=== Given information ===

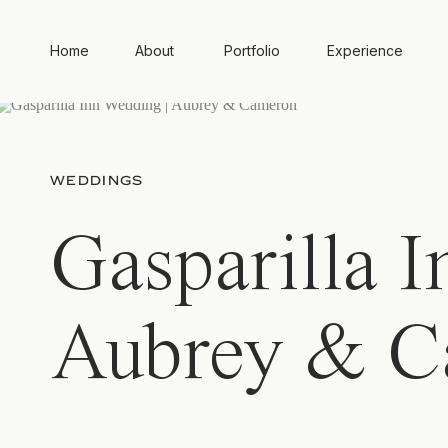
Home
About
Portfolio
Experience
WEDDINGS
Gasparilla 
Aubrey & C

===

Return the records above exactly as written. Do not include their images.

Home
About
Portfolio
Experience
WEDDINGS
Gasparilla 
Aubrey & C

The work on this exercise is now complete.